My favorite example of preferences craziness is Firefox’s “Tabbrowser Extension“. I love tabbed browsing, and I love to customize Firefox. But this Tabbrowser Extension is a bloated mess (you can see all the prefs over there on the right — click for a full size view). I literally don’t know what to do with these settings because there are far too many overlapping and contradictory preferences. Even the author himself admits that the app is a mess. Here’s what he says on his project homepage:

Note: This extension strongly unrecommended. Tab Mix is recommended instead of this, because it is stable, light, and it covers most useful features of this.

This is an extension for extending operations of tabbed browsing, e.g., tabs become re-ordable by drag and drop, show tabs like a tree, and so on.

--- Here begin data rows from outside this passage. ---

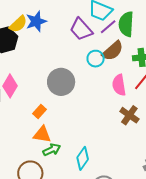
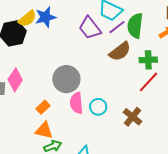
cyan circle: (96, 59) -> (98, 107), moved
pink semicircle: (119, 85) -> (76, 103), moved

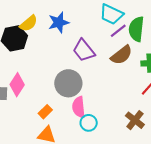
blue star: (46, 17) -> (59, 22), moved
purple trapezoid: (90, 28) -> (84, 50), moved
cyan circle: (98, 107) -> (89, 123), moved

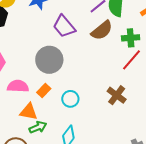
pink semicircle: (79, 107) -> (18, 86), moved, turned 100
orange rectangle: (45, 112) -> (44, 91), moved

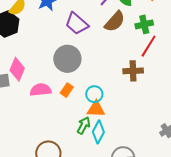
brown cross: (117, 95) -> (133, 71), moved, turned -30
orange triangle: (29, 112) -> (96, 109), moved
green arrow: (38, 127) -> (84, 125), moved, turned -30

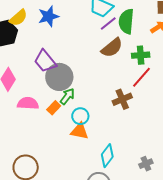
purple trapezoid: (77, 24) -> (45, 61), moved
brown cross: (133, 71) -> (122, 99), turned -30
green arrow: (84, 125) -> (67, 96), moved
cyan diamond: (98, 132) -> (107, 156), moved

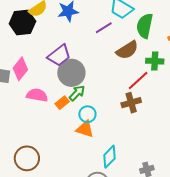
purple line: (108, 23) -> (104, 28), moved
purple trapezoid: (45, 61) -> (59, 55), turned -95
red line: (141, 77) -> (138, 80), moved

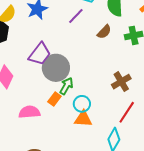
brown semicircle: (127, 50) -> (104, 32), size x0.7
red line: (138, 80) -> (127, 112), moved
pink semicircle: (37, 95) -> (29, 112), moved

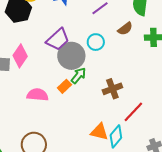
brown cross: (121, 82) -> (112, 89), moved
cyan circle: (82, 104) -> (96, 42), moved
orange triangle: (83, 119) -> (99, 132), moved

Add-on Modules are available if you want more features.

If you think this is too heavy and too gigantic having many needless features, see a thread in MozillaZine: Rebuilding TBE’s featureset with other plugins. There are many tiny extensions which provide each feature of TBE’s.

If you wish to eliminate tabbed browsing features, I recommend you to try the Tab Killer.

Havoc outlines the following specific problems with having too many preferences:

  • Too many preferences means you can’t find any of them.
  • Preferences really substantively damage QA and testing.
  • Preferences make integration and good UI difficult.
  • Preferences keep people from fixing real bugs.
  • Preferences can confuse many users.

Introducing the Scope Creep

The “Scope Creep”, seen above, is a creature that we use sometimes at Behavior to let teams in meetings know that we’re straying from our goals and potentially introducing new levels of complexity and cost to a project. When he rears his ugly head, we can stop and take a moment to consider the real value of the new ideas we’re concocting. Sometimes the new ideas are perfect for the project and warrant inclusion, sometimes they’re nice but not appropriate.

Having the Scope Creep on hand in brainstorming or functionality meetings is great for gently and humorously reminding the team — and the client — to stay focused on the real user objectives and project scope.